**TASK TO COMPLETE**
Pick out each line of the records in which the word "fourniture" appears.

**DATA PROVIDED**

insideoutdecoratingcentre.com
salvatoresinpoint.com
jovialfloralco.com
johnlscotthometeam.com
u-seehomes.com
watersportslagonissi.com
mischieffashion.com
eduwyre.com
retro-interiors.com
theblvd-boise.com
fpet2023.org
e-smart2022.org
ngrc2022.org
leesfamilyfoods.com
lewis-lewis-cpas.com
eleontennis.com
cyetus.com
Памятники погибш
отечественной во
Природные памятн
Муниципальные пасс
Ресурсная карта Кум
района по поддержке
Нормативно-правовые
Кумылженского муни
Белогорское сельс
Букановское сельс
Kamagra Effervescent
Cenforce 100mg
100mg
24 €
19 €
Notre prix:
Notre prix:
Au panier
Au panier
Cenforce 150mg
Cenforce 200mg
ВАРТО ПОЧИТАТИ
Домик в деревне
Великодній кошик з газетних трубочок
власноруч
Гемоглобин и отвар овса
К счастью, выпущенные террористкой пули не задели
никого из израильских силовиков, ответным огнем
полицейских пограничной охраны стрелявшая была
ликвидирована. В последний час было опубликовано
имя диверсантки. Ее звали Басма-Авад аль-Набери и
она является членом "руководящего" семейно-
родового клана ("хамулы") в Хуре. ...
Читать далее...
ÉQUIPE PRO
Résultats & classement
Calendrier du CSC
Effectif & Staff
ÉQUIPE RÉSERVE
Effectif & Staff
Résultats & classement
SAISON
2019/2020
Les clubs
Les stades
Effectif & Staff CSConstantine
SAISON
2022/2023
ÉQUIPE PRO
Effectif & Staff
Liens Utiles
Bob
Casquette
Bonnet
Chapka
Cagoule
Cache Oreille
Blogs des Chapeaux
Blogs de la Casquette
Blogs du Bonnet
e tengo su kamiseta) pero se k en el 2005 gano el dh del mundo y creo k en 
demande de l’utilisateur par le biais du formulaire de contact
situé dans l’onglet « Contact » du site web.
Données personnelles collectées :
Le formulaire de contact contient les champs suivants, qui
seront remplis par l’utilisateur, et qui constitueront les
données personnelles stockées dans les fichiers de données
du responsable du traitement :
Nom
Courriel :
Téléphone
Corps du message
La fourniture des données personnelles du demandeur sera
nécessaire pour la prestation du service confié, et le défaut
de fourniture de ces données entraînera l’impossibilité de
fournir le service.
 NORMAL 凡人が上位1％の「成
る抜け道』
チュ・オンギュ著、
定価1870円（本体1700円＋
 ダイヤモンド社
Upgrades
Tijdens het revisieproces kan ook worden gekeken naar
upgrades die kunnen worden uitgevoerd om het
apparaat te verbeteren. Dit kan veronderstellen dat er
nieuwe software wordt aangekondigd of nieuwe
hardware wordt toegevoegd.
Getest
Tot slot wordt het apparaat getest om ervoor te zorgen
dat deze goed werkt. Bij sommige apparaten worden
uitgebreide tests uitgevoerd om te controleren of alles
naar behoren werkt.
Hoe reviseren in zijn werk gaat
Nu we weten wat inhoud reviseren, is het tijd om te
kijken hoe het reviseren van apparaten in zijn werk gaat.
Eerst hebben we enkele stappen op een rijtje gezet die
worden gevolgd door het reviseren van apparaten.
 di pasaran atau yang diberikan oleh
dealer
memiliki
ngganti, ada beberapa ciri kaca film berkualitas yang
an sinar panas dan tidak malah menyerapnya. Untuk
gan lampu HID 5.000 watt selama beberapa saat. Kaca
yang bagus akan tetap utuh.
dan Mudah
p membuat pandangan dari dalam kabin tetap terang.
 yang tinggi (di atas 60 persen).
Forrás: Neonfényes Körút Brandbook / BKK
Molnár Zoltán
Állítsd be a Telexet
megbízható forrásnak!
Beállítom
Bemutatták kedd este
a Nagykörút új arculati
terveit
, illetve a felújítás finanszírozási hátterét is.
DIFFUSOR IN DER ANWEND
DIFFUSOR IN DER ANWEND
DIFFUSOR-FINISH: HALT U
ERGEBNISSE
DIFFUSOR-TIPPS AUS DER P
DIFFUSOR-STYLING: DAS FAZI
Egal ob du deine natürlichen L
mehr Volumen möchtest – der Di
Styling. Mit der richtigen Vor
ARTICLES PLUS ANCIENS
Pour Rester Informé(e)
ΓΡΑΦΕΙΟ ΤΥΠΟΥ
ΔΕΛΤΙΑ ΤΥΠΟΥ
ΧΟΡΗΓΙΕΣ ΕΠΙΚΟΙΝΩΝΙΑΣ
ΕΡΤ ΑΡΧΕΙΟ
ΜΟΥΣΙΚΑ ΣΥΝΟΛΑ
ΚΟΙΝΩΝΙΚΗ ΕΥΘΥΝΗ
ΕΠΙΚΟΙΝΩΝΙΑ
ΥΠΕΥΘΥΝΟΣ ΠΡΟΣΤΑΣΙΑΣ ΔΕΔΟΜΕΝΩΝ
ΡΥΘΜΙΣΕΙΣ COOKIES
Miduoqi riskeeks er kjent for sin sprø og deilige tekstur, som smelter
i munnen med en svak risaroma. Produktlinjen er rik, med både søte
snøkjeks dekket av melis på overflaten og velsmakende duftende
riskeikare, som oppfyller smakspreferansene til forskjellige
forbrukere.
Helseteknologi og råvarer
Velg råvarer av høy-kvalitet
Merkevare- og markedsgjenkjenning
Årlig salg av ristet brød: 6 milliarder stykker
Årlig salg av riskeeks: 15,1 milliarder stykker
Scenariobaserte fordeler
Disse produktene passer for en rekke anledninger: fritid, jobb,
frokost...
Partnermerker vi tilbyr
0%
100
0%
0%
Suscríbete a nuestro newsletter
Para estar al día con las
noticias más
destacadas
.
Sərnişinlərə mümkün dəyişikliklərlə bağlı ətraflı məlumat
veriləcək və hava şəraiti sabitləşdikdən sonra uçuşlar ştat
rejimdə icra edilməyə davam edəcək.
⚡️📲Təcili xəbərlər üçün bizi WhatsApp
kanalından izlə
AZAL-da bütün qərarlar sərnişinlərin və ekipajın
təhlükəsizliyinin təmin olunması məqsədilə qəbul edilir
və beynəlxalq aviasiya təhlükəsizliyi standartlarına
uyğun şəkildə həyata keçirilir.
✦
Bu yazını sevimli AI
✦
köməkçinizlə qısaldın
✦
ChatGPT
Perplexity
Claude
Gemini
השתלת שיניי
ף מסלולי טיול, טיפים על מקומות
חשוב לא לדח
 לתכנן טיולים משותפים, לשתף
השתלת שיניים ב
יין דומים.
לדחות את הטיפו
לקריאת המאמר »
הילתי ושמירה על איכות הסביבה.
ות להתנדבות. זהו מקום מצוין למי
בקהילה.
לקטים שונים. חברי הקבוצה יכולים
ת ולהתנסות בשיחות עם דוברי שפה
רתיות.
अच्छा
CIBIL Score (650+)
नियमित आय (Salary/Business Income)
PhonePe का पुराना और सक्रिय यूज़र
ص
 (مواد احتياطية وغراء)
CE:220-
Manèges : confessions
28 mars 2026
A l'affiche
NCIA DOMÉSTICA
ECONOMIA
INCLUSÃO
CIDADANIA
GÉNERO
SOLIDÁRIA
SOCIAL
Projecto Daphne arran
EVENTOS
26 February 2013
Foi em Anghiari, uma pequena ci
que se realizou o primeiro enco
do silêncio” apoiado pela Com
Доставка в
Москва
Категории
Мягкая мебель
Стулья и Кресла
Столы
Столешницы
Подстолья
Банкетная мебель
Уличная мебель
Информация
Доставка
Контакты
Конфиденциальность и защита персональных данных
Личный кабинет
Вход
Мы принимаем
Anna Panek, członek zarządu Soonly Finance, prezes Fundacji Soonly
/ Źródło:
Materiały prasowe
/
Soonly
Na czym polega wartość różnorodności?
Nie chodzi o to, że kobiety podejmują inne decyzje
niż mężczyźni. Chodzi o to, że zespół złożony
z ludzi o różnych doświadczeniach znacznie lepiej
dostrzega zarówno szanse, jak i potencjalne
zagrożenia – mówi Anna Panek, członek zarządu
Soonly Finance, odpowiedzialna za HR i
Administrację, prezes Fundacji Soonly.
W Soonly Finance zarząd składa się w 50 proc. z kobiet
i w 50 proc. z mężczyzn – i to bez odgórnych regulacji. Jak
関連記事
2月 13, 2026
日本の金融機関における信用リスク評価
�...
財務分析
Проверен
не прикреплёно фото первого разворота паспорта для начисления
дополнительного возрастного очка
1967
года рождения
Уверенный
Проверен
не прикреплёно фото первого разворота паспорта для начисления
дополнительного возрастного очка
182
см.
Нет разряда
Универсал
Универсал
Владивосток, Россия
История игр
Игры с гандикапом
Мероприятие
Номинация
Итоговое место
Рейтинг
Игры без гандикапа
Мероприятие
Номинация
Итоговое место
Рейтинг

**REPLY**
La fourniture des données personnelles du demandeur sera
de fourniture de ces données entraînera l’impossibilité de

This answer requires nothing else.